*** Begin section ***
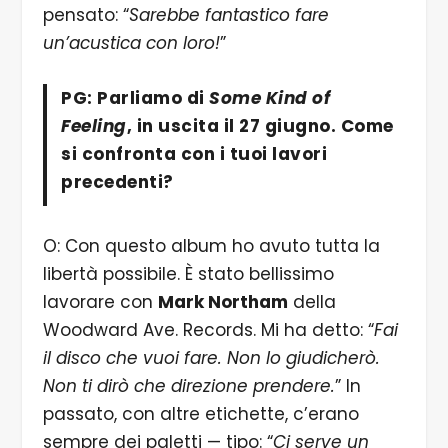
pensato: “
Sarebbe fantastico fare
un’acustica con loro!
”
PG: Parliamo di
Some Kind of
Feeling
, in uscita il 27 giugno. Come
si confronta con i tuoi lavori
precedenti?
O: Con questo album ho avuto tutta la
libertà possibile. È stato bellissimo
lavorare con
Mark Northam
della
Woodward Ave. Records. Mi ha detto: “
Fai
il disco che vuoi fare. Non lo giudicherò.
Non ti dirò che direzione prendere.
” In
passato, con altre etichette, c’erano
sempre dei paletti — tipo: “
Ci serve un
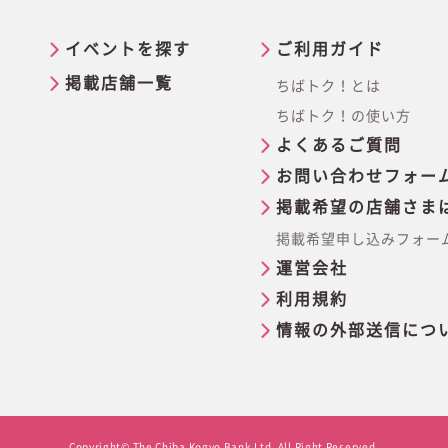
イベントを探す
ご利用ガイド
掲載店舗一覧
ちばトク！とは
ちばトク！の使い方
よくあるご質問
お問い合わせフォー
掲載希望の店舗さま
掲載希望申し込みフォー
運営会社
利用規約
情報の外部送信につ
Copyright© The Chiba Kogyo Bank Ltd. All Right Reserved.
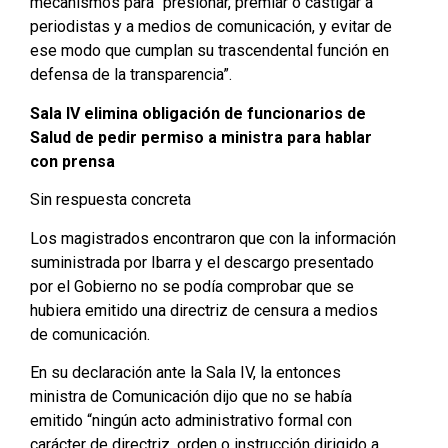
mecanismos para “presionar, premiar o castigar a
periodistas y a medios de comunicación, y evitar de
ese modo que cumplan su trascendental función en
defensa de la transparencia”.
Sala IV elimina obligación de funcionarios de
Salud de pedir permiso a ministra para hablar
con prensa
Sin respuesta concreta
Los magistrados encontraron que con la información
suministrada por Ibarra y el descargo presentado
por el Gobierno no se podía comprobar que se
hubiera emitido una directriz de censura a medios
de comunicación.
En su declaración ante la Sala IV, la entonces
ministra de Comunicación dijo que no se había
emitido “ningún acto administrativo formal con
carácter de directriz, orden o instrucción dirigido a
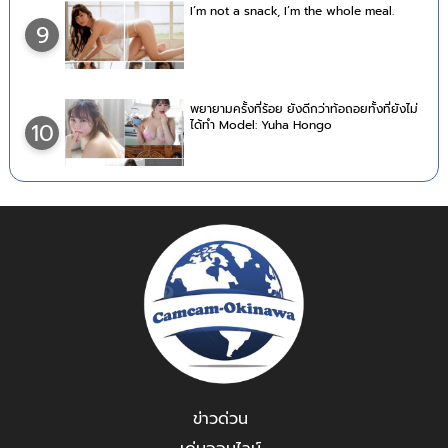
I’m not a snack, I’m the whole meal.
9
พยายามครั้งที่ร้อย ยังดีกว่าท้อถอยทั้งที่ยังไม่
ได้ทำ Model: Yuha Hongo
10
ข่าวด่วน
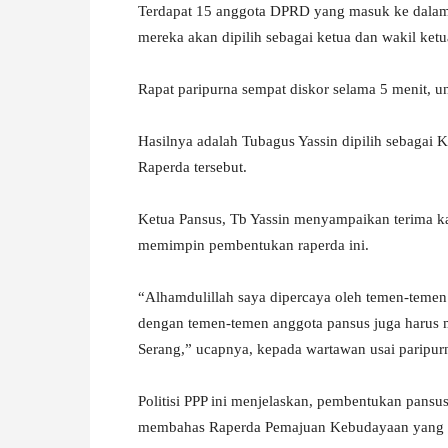
Terdapat 15 anggota DPRD yang masuk ke dalam
mereka akan dipilih sebagai ketua dan wakil ketu
Rapat paripurna sempat diskor selama 5 menit, 
Hasilnya adalah Tubagus Yassin dipilih sebagai
Raperda tersebut.
Ketua Pansus, Tb Yassin menyampaikan terima ka
memimpin pembentukan raperda ini.
“Alhamdulillah saya dipercaya oleh temen-temen 
dengan temen-temen anggota pansus juga harus 
Serang,” ucapnya, kepada wartawan usai paripur
Politisi PPP ini menjelaskan, pembentukan pansus 
membahas Raperda Pemajuan Kebudayaan yang ad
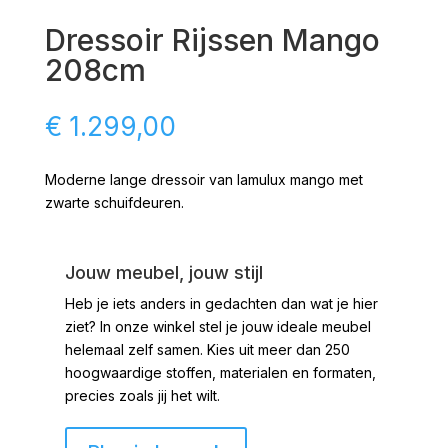
Dressoir Rijssen Mango
208cm
€
1.299,00
Moderne lange dressoir van lamulux mango met
zwarte schuifdeuren.
Jouw meubel, jouw stijl
Heb je iets anders in gedachten dan wat je hier
ziet?
In onze winkel stel je jouw ideale meubel
helemaal zelf samen. Kies uit meer dan 250
hoogwaardige stoffen, materialen en formaten,
precies zoals jij het wilt.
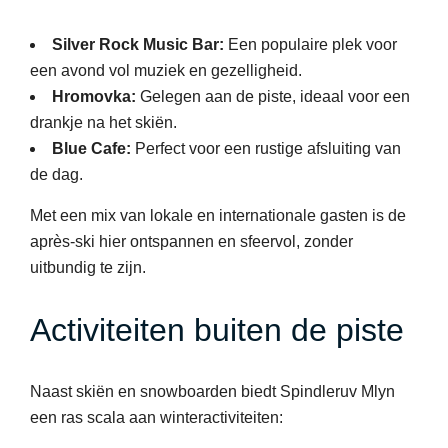
Silver Rock Music Bar:
Een populaire plek voor
een avond vol muziek en gezelligheid.
Hromovka:
Gelegen aan de piste, ideaal voor een
drankje na het skiën.
Blue Cafe:
Perfect voor een rustige afsluiting van
de dag.
Met een mix van lokale en internationale gasten is de
après-ski hier ontspannen en sfeervol, zonder
uitbundig te zijn.
Activiteiten buiten de piste
Naast skiën en snowboarden biedt Spindleruv Mlyn
een ras scala aan winteractiviteiten:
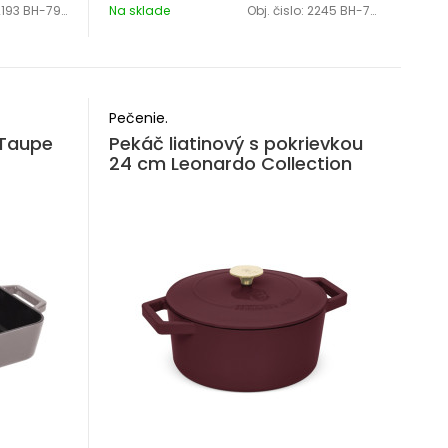
2193 BH-7947
Na sklade
Obj. čislo:
2245 BH-7996
Pečenie.
 Taupe
Pekáč liatinový s pokrievkou
24 cm Leonardo Collection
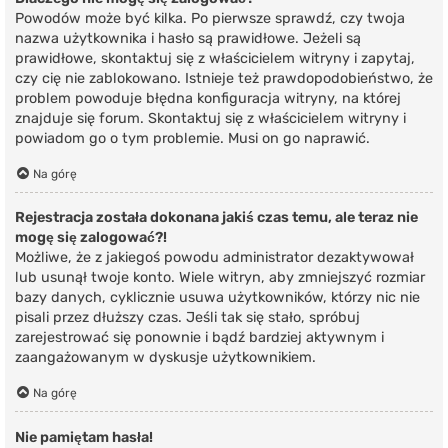
Powodów może być kilka. Po pierwsze sprawdź, czy twoja
nazwa użytkownika i hasło są prawidłowe. Jeżeli są
prawidłowe, skontaktuj się z właścicielem witryny i zapytaj,
czy cię nie zablokowano. Istnieje też prawdopodobieństwo, że
problem powoduje błędna konfiguracja witryny, na której
znajduje się forum. Skontaktuj się z właścicielem witryny i
powiadom go o tym problemie. Musi on go naprawić.
Na górę
Rejestracja została dokonana jakiś czas temu, ale teraz nie
mogę się zalogować?!
Możliwe, że z jakiegoś powodu administrator dezaktywował
lub usunął twoje konto. Wiele witryn, aby zmniejszyć rozmiar
bazy danych, cyklicznie usuwa użytkowników, którzy nic nie
pisali przez dłuższy czas. Jeśli tak się stało, spróbuj
zarejestrować się ponownie i bądź bardziej aktywnym i
zaangażowanym w dyskusje użytkownikiem.
Na górę
Nie pamiętam hasła!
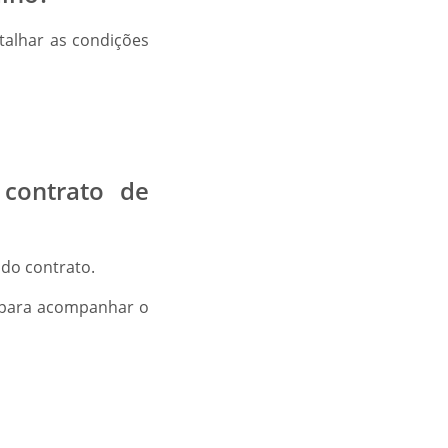
talhar as condições
 contrato de
 do contrato.
r para acompanhar o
*** End section ***
Work out how many lines of the listing above include the word "piste". Reply with nothing but the count.

[WRITTEN ANSWER] 2